■ **Task objective**
Would you please transcribe, exactly as written, the lines of the entries below starting at the one that holds "ring dip: (203, 217)" and ending at the one that holds "pinky tip: (170, 180)", both included?

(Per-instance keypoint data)
▬▬▬▬▬▬

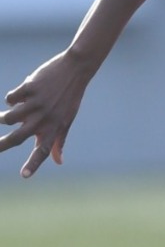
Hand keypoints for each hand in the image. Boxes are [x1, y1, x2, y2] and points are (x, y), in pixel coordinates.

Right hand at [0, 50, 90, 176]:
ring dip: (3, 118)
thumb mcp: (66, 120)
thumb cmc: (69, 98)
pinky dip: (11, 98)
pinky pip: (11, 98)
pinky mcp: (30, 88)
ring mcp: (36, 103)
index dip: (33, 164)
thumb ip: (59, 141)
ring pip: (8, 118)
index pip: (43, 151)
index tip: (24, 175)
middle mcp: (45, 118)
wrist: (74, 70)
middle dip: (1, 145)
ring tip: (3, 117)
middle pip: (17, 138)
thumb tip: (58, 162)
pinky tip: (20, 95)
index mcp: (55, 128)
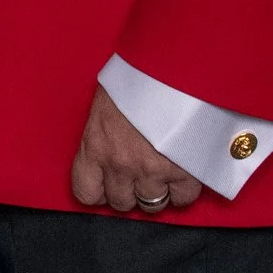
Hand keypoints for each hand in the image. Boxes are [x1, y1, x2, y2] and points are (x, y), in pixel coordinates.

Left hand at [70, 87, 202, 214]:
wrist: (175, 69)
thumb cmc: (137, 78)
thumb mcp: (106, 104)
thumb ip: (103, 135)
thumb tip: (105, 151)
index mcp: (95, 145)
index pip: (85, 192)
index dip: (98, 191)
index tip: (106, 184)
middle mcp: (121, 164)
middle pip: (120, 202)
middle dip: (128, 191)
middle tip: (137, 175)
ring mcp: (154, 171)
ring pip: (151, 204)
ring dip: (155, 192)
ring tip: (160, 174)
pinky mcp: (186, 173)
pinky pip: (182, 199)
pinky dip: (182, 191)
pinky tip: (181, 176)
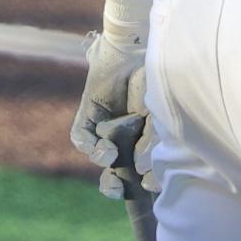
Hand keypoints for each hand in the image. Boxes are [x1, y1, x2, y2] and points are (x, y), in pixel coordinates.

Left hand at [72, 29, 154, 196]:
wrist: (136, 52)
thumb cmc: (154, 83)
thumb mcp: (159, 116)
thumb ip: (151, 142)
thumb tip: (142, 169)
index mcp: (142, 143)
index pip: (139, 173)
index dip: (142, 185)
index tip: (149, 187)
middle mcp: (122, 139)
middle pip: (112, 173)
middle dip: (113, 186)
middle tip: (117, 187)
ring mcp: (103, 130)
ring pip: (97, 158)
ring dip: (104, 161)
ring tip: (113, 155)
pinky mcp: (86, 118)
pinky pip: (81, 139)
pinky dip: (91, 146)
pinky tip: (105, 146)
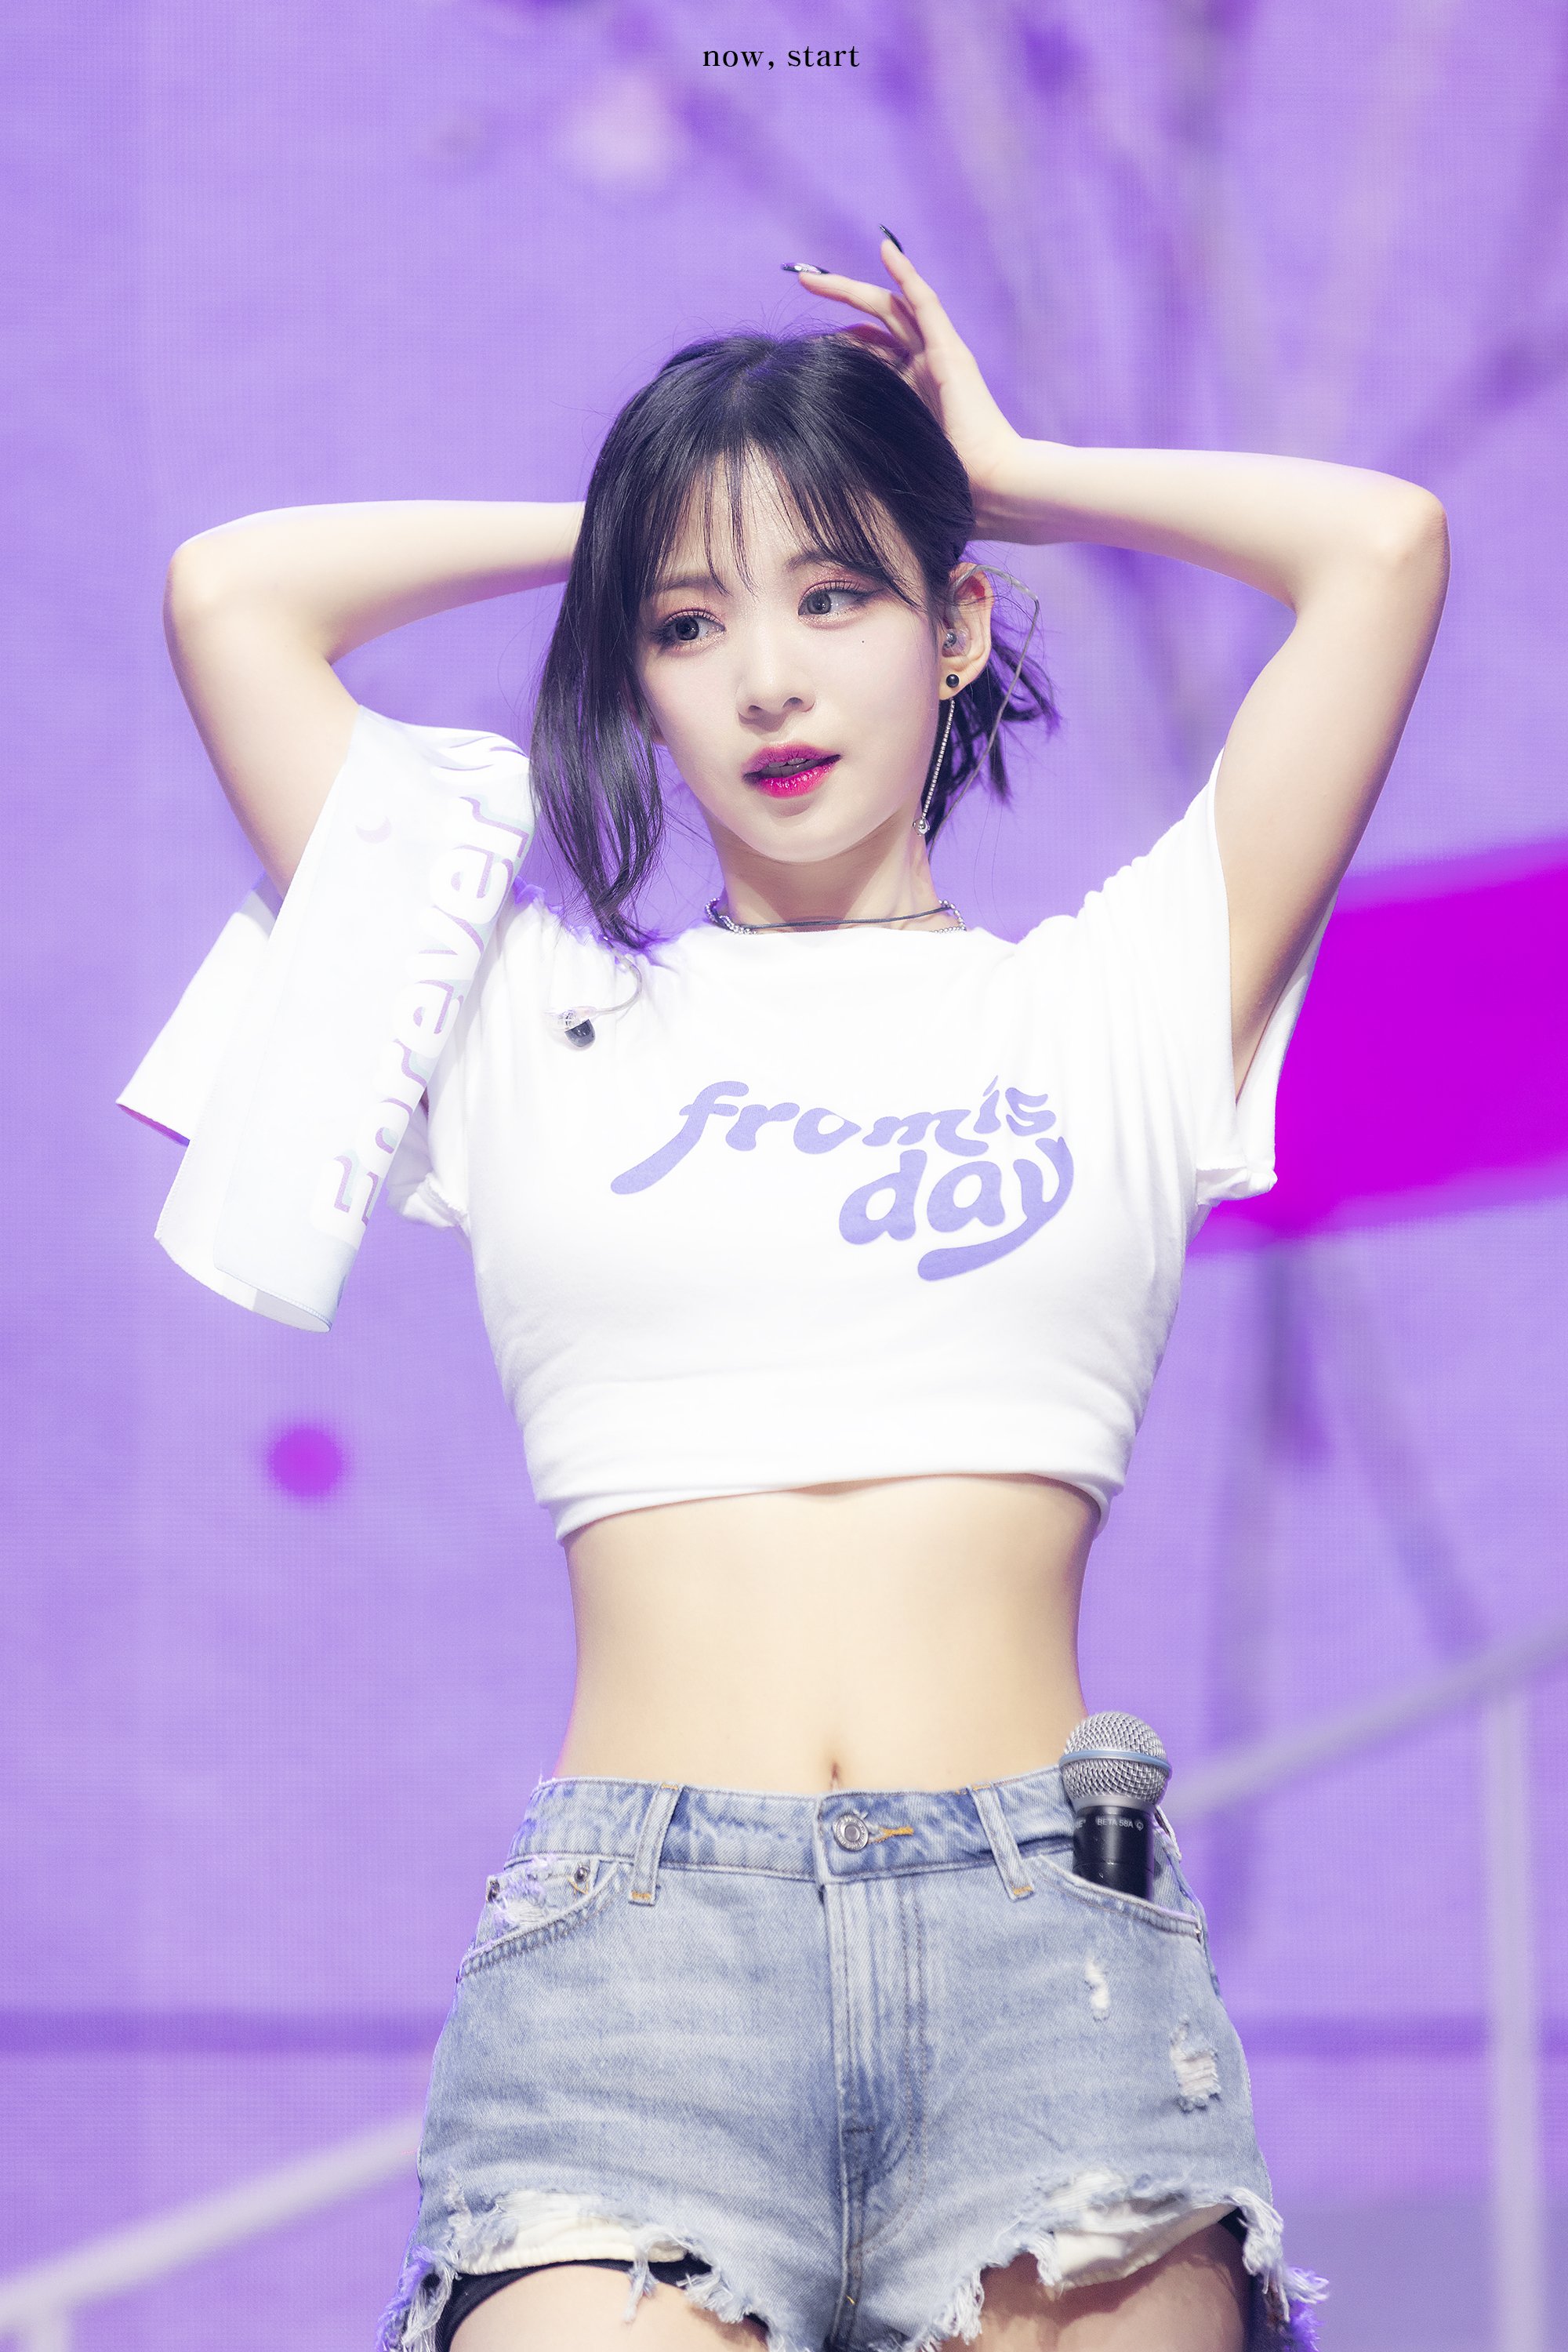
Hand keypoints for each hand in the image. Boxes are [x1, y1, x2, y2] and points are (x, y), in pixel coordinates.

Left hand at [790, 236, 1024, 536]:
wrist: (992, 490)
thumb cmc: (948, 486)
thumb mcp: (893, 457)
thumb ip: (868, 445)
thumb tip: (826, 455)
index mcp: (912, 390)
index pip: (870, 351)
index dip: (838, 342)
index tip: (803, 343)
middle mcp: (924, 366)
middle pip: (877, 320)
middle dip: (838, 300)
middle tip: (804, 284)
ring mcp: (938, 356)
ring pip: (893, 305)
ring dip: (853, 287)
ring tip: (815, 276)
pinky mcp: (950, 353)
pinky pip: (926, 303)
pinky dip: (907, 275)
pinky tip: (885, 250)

▬▬▬▬▬▬

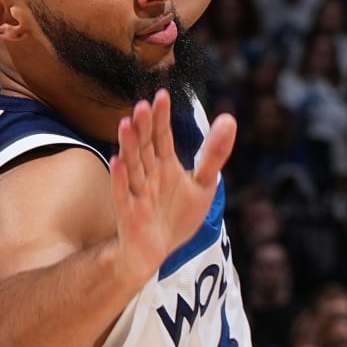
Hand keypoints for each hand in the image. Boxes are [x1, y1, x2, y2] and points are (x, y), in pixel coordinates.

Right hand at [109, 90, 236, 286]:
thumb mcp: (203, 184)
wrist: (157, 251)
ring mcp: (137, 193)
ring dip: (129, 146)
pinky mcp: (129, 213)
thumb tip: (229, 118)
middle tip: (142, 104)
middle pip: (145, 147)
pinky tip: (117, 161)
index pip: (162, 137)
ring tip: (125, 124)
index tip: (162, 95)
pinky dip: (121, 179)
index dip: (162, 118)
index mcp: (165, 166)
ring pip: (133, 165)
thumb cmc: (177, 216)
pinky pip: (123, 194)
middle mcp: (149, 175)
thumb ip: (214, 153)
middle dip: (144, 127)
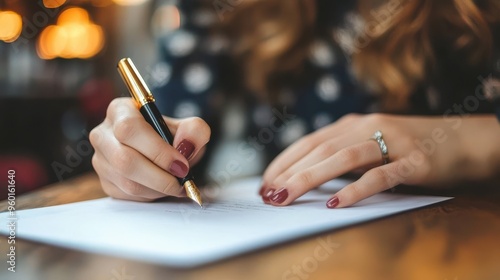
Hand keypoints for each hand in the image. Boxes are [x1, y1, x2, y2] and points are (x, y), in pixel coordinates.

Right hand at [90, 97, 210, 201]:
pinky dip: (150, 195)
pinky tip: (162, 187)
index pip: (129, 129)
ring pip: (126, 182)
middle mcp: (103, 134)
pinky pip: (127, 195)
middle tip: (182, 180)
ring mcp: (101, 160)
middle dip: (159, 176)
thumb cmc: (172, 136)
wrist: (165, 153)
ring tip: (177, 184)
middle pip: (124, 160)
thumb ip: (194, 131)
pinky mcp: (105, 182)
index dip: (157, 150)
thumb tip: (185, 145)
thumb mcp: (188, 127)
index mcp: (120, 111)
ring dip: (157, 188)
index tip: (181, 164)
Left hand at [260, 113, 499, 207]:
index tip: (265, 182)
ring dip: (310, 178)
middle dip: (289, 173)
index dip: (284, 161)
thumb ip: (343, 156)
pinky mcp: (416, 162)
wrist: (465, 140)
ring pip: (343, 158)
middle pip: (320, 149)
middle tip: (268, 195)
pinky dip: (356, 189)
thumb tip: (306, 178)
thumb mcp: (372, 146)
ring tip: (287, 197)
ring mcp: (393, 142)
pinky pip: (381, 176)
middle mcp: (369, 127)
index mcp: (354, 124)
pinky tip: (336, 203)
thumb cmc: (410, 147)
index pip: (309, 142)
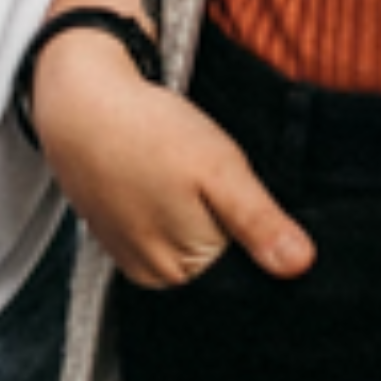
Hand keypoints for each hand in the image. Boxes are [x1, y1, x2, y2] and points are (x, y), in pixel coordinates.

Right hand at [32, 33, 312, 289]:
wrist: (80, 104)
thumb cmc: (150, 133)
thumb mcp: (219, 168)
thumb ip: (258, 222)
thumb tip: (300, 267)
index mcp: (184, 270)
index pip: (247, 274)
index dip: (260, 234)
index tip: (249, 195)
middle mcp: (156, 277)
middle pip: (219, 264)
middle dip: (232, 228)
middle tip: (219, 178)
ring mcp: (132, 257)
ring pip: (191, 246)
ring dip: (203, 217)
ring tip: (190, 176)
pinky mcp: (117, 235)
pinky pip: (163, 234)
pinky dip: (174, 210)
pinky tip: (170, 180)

▬▬▬▬▬▬

■ **Finished exercise**
ring dip: (203, 217)
ring tip: (190, 176)
pinky mcp: (117, 235)
pinky pip: (163, 234)
pinky dip: (174, 210)
pinky tip: (170, 180)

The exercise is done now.